What is Osteoporosis?
- When bones thin over time and become porous and fragile, the disease is called osteoporosis. Most don't know they have osteoporosis until they have a bone fracture, which occurs mainly in the hip, wrist, or spine. Spine fractures from osteoporosis are what cause pain.
- The disease affects more women than men and is more common in people who have a family history of the disease. Preventing osteoporosis includes a variety of measures such as controlling your estrogen level, eating foods with vitamins and minerals that promote bone growth, and exercise.
- Osteoporosis is often called the "silent disease" because of how unnoticeable symptoms are until they progress.
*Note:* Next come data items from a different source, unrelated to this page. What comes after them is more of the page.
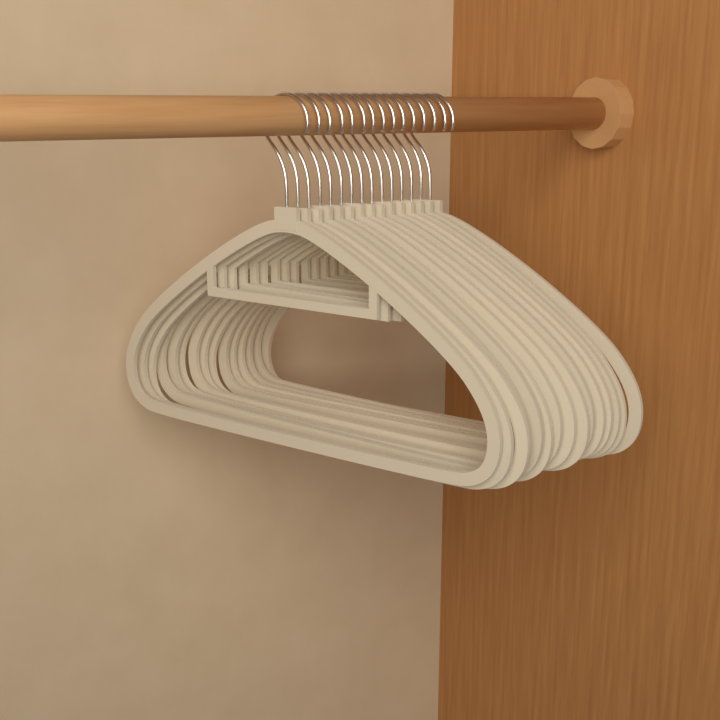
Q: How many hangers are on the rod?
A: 15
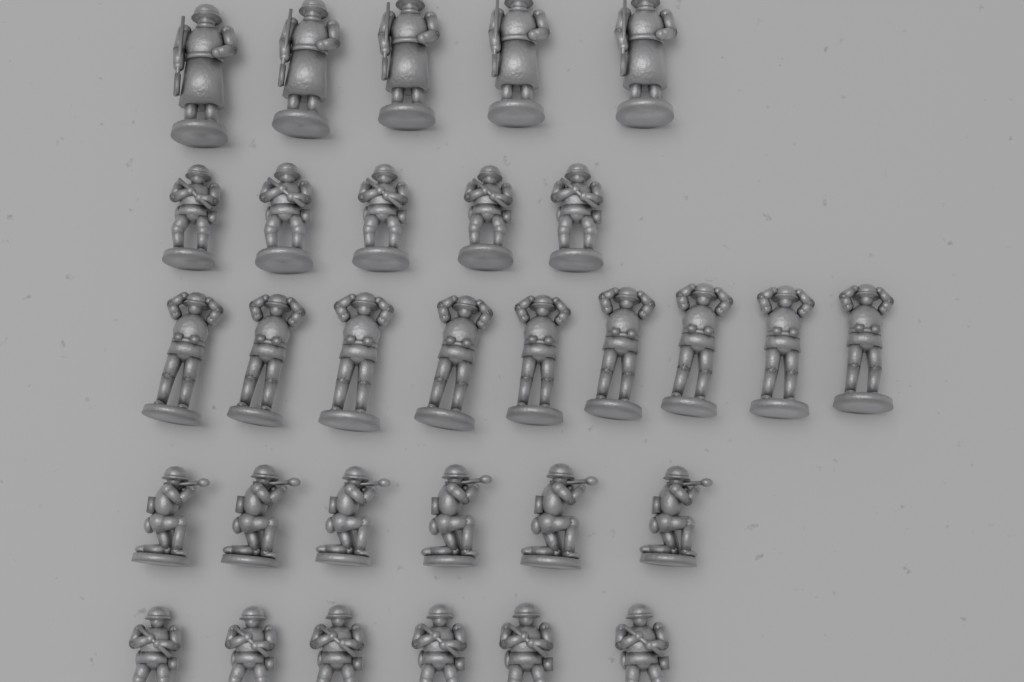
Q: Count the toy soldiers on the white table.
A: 31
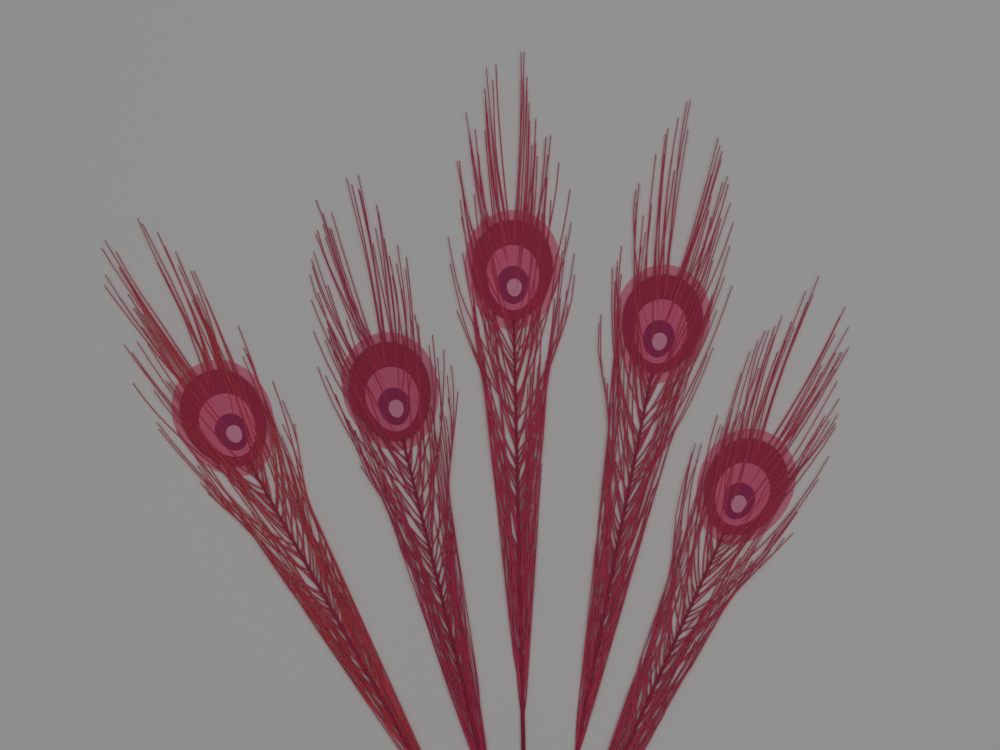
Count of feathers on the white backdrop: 5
Sometimes when pain occurs from vertebral fractures, patients still believe they just have simple back pain.
- Letting osteoporosis go untreated may lead to other illnesses, deformities, and even death.
What causes it?
There are two types of osteoporosis. Type 1 osteoporosis mainly develops after women go through menopause. The drop in estrogen levels leads to bone loss of the spongy inside bone. As for type 2 osteoporosis, it develops in patients ages 65 and older, and causes the spongy inside and hard outside bone to thin.
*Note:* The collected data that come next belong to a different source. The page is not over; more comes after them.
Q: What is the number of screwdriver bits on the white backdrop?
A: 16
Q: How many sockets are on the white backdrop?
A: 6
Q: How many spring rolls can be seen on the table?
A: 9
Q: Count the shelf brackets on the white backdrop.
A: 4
Most people achieve their most bone mass around 30 years old, and afterwards bone is thinned more than grown in the body. Once the bones reach a point of thinning that is fragile and brittle, then osteoporosis can be diagnosed. It affects four times more women than men because women's estrogen levels drop after menopause, and low estrogen levels mean low bone growth.
Other risk factors for osteoporosis are varied, and include uncontrollable and somewhat controllable causes. For example, having a family history of osteoporosis, being a woman over age 65, and an ethnicity of White or Asian makes you much more susceptible to osteoporosis. Also, some disorders like endocrine, collagen, eating, and gastrointestinal disorders may speed up bone loss.
Controllable causes include: lowered estrogen levels, history of broken or fractured bones, low body weight, calcium and vitamin D deficiency in the diet, sedentary lifestyle, excess alcohol intake, smoking, drinking excess carbonated beverages, and lowered testosterone in men.
How do you treat it?
Patients with osteoporosis and in pain are not experiencing pain from the disease, but from a symptom of the disease. Weak bones may lead to fractures in the spine, which causes the pain. Conservative treatments may include slowing bone loss and preventing more fractures.
Some conservative treatments include: proper diet with calcium and vitamin D, physical therapy, and medication to prevent bone loss. As for vertebral fractures, these may heal with small amounts of rest, bracing, and hot and cold applications. However, if these methods do not significantly help heal fractures, then surgery may be recommended.
Surgical procedures focus on minimizing and stabilizing the vertebral fracture. If the fracture has caused significant loss of vertebral mass, then spine fusion surgery may be recommended.